# What the task asks
Give again the line that contains "Estimate the 3-D box of the door", plus every line after it to the end of the records, unchanged.

═══ Input records

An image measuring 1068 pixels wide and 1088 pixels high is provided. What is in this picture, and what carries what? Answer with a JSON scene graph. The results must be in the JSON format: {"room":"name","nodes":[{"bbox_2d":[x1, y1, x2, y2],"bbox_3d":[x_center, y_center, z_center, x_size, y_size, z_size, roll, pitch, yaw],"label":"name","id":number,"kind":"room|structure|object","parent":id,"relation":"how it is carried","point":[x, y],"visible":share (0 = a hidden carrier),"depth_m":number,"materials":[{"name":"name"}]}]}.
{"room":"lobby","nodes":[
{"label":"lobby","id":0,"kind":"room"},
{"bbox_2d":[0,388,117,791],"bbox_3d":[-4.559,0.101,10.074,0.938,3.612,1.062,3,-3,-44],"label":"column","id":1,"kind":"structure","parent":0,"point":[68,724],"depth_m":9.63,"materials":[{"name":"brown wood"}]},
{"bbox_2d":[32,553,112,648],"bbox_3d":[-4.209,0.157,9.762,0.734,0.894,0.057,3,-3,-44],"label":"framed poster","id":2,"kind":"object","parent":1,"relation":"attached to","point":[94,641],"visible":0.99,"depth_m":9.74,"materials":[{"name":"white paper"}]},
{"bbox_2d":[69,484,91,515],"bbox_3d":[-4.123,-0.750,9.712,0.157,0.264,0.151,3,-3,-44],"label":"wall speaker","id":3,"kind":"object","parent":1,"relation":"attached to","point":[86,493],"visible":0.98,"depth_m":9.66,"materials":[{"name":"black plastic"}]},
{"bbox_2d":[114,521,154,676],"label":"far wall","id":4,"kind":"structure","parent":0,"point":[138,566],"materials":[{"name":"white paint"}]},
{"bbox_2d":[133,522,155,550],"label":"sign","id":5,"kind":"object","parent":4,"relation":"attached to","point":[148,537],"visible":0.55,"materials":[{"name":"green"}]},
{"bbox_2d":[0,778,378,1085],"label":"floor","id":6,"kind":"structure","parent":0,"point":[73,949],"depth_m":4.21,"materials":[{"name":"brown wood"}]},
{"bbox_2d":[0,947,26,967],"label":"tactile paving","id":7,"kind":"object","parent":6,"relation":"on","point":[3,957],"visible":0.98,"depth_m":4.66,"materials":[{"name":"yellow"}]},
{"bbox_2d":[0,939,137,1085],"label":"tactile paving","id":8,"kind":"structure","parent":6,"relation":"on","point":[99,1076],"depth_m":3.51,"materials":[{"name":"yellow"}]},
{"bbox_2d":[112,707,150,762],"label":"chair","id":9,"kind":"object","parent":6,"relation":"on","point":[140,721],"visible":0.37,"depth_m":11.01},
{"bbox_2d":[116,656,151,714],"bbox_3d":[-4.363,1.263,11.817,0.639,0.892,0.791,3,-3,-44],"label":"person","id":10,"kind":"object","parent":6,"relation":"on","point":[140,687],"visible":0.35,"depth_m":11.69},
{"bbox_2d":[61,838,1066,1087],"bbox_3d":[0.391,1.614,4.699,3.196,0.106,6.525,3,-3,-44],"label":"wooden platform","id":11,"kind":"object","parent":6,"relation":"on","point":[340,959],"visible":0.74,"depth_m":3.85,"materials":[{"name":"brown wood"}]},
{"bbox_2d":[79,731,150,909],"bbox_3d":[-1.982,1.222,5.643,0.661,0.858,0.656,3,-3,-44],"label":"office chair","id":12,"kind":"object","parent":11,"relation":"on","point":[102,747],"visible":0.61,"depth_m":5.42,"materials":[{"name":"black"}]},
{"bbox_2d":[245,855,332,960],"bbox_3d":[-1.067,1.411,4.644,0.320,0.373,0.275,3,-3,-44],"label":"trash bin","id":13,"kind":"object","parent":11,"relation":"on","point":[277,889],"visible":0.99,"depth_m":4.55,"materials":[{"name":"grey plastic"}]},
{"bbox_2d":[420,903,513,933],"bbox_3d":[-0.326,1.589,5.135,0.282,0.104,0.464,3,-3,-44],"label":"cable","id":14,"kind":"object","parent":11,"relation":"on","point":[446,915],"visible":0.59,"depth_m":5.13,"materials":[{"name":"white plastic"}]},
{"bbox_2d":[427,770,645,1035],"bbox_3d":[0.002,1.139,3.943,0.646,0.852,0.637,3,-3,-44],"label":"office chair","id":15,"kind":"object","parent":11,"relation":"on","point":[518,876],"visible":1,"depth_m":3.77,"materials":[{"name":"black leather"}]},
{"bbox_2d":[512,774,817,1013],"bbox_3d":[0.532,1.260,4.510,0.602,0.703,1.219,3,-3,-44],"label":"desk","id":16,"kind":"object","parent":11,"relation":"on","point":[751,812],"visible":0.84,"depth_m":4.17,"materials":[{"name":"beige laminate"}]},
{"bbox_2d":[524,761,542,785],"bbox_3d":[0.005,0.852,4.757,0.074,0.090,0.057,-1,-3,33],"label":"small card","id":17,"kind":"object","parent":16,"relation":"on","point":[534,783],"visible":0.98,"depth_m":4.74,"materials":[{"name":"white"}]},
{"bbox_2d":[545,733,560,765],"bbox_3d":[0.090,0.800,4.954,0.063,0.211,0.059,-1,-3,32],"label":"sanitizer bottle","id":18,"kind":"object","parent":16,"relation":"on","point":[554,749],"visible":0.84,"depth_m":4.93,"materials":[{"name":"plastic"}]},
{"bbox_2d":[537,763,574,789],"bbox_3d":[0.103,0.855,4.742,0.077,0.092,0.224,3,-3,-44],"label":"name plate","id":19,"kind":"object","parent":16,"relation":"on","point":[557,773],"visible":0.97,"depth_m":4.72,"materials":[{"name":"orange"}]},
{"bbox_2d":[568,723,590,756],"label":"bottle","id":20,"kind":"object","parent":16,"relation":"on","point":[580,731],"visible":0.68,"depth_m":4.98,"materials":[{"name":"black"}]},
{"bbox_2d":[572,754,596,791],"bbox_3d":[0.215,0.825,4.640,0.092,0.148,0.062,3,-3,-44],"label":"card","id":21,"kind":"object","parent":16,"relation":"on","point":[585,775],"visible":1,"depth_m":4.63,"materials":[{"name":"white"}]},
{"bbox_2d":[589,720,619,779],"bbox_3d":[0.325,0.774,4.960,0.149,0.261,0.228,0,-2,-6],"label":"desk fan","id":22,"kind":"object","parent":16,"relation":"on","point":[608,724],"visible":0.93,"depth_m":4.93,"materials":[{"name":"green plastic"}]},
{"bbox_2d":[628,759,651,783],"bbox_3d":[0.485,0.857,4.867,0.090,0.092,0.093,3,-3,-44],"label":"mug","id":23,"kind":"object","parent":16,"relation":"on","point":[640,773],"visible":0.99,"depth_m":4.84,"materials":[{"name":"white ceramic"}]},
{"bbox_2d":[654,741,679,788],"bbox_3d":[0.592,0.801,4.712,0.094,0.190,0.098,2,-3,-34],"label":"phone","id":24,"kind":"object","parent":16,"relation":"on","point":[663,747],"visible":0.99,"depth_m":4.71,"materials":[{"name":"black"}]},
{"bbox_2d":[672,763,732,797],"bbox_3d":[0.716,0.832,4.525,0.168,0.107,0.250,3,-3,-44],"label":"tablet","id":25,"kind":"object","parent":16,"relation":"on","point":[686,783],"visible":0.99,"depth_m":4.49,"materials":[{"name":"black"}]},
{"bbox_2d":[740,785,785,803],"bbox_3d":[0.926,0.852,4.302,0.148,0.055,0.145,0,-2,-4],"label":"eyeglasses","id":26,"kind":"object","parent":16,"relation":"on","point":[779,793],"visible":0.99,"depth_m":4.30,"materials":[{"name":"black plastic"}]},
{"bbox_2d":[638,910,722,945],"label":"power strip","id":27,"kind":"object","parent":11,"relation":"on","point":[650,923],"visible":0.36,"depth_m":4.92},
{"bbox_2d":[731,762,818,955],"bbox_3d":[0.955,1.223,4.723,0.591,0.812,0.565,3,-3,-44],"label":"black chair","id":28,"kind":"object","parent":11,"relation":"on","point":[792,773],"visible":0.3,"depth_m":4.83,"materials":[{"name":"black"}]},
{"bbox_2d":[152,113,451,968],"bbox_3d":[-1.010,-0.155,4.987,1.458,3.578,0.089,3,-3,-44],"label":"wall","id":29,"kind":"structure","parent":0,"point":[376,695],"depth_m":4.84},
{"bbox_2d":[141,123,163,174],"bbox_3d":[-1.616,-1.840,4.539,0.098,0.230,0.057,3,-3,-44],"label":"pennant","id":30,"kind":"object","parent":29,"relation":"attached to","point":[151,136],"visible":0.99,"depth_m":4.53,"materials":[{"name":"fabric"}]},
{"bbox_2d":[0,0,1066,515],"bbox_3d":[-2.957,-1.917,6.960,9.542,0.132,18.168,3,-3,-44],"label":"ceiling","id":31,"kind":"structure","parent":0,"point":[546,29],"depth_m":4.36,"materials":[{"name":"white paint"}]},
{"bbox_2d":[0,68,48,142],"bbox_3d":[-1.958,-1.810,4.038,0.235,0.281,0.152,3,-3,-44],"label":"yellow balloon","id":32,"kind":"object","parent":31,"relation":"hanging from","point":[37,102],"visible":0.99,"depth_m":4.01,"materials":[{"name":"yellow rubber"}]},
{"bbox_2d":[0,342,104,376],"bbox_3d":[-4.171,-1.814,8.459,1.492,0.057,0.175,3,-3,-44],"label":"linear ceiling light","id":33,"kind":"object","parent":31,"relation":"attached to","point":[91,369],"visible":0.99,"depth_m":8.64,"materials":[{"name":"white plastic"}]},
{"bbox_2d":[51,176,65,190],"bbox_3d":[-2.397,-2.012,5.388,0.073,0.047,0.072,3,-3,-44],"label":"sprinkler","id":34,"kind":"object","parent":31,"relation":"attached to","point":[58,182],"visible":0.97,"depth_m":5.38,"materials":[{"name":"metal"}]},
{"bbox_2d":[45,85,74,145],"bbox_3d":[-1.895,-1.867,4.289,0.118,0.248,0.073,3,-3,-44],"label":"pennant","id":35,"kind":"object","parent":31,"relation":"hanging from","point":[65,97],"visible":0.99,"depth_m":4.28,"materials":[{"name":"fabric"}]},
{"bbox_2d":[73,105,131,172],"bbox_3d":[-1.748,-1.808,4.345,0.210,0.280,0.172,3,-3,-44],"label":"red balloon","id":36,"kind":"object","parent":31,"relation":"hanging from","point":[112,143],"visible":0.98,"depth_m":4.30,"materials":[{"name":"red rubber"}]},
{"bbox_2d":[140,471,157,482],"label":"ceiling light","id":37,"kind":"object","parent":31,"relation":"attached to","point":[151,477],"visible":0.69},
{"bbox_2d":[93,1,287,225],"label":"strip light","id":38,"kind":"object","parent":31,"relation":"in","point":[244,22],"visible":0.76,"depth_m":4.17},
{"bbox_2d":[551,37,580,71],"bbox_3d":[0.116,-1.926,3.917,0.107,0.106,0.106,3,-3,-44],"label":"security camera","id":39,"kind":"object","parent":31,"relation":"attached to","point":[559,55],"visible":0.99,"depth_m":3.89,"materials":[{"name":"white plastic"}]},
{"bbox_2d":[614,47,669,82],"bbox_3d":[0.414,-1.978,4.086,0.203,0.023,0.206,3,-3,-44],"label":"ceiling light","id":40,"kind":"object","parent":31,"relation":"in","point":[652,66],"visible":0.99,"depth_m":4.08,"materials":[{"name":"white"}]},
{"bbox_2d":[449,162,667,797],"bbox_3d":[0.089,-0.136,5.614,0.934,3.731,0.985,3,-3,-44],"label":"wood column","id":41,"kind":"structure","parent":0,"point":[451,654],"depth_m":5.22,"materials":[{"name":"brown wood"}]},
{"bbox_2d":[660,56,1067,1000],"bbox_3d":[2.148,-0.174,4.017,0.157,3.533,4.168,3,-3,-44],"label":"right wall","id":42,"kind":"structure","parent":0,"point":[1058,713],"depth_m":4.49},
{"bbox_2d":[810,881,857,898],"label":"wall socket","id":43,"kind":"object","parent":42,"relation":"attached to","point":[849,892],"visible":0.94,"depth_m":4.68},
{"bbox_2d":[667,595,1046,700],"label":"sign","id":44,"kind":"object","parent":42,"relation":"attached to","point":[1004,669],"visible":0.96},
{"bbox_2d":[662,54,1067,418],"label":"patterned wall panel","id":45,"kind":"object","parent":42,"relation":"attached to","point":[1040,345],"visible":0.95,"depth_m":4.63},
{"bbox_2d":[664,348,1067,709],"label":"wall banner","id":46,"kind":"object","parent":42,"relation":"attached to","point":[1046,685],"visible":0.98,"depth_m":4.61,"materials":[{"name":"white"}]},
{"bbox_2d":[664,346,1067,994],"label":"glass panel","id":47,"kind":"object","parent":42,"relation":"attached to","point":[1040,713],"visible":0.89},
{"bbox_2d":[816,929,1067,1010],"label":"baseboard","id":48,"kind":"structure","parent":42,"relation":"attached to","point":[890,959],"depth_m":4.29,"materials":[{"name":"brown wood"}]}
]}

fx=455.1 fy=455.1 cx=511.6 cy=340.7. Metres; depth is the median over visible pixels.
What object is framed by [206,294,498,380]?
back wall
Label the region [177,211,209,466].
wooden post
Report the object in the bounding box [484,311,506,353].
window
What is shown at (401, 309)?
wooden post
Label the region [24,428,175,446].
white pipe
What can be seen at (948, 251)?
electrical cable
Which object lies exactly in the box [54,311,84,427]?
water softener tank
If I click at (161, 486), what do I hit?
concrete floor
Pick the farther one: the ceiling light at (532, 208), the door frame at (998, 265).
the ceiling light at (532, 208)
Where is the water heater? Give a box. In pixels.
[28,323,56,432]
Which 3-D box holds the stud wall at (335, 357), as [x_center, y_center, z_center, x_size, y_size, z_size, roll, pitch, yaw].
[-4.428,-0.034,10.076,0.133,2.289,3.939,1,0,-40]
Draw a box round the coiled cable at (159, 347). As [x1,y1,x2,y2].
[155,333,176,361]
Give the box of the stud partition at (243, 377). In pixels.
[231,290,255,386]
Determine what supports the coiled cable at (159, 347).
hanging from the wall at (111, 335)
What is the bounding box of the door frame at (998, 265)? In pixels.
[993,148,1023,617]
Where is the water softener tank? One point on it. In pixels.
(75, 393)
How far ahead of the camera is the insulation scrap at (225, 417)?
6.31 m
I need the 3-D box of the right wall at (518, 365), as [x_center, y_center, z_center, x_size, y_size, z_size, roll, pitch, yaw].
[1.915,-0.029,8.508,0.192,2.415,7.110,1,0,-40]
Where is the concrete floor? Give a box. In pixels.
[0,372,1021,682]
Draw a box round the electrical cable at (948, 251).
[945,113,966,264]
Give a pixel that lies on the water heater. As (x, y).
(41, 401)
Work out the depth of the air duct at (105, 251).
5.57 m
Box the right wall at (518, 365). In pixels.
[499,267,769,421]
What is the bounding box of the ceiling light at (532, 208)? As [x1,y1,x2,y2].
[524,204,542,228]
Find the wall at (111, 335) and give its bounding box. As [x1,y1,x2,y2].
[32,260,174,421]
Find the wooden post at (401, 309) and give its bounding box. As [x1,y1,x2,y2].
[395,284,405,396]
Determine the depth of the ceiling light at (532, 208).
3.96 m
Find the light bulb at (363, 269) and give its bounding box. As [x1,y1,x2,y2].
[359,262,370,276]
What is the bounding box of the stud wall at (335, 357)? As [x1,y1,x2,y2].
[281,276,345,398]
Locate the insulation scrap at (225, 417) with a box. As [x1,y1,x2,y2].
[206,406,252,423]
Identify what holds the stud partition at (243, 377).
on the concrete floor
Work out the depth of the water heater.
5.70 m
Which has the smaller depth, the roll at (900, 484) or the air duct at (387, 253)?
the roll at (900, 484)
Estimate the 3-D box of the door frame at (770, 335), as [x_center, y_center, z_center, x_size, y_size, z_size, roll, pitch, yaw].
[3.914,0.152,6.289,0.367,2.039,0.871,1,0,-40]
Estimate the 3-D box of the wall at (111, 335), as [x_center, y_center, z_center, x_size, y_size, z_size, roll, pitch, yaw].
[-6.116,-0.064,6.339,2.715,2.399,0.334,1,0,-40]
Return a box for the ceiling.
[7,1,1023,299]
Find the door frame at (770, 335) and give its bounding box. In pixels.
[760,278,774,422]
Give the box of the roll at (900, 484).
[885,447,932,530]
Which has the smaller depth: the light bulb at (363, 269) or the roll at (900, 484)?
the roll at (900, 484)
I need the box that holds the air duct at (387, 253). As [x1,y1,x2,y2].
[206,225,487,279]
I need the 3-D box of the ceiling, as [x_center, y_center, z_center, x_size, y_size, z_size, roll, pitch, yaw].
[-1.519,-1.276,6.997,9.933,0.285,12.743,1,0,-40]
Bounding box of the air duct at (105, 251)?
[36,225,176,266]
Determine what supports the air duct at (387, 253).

══════

# Task response
Estimate the 3-D box of the door frame at (770, 335), as [x_center, y_center, z_center, x_size, y_size, z_size, roll, pitch, yaw].
[3.914,0.152,6.289,0.367,2.039,0.871,1,0,-40]
Estimate the 3-D box of the wall at (111, 335), as [x_center, y_center, z_center, x_size, y_size, z_size, roll, pitch, yaw].
[-6.116,-0.064,6.339,2.715,2.399,0.334,1,0,-40]
Return a box for the ceiling.
[7,1,1023,299]
Find the door frame at (770, 335) and give its bounding box. In pixels.
[760,278,774,422]
Give the box of the roll at (900, 484).
[885,447,932,530]
Which has the smaller depth: the light bulb at (363, 269) or the roll at (900, 484)?
the roll at (900, 484)
I need the box that holds the air duct at (387, 253). As [x1,y1,x2,y2].
[206,225,487,279]
I need the 3-D box of the ceiling, as [x_center, y_center, z_center, x_size, y_size, z_size, roll, pitch, yaw].
[-1.519,-1.276,6.997,9.933,0.285,12.743,1,0,-40]
Bounding box of the air duct at (105, 251)?
[36,225,176,266]
Determine what supports the air duct at (387, 253).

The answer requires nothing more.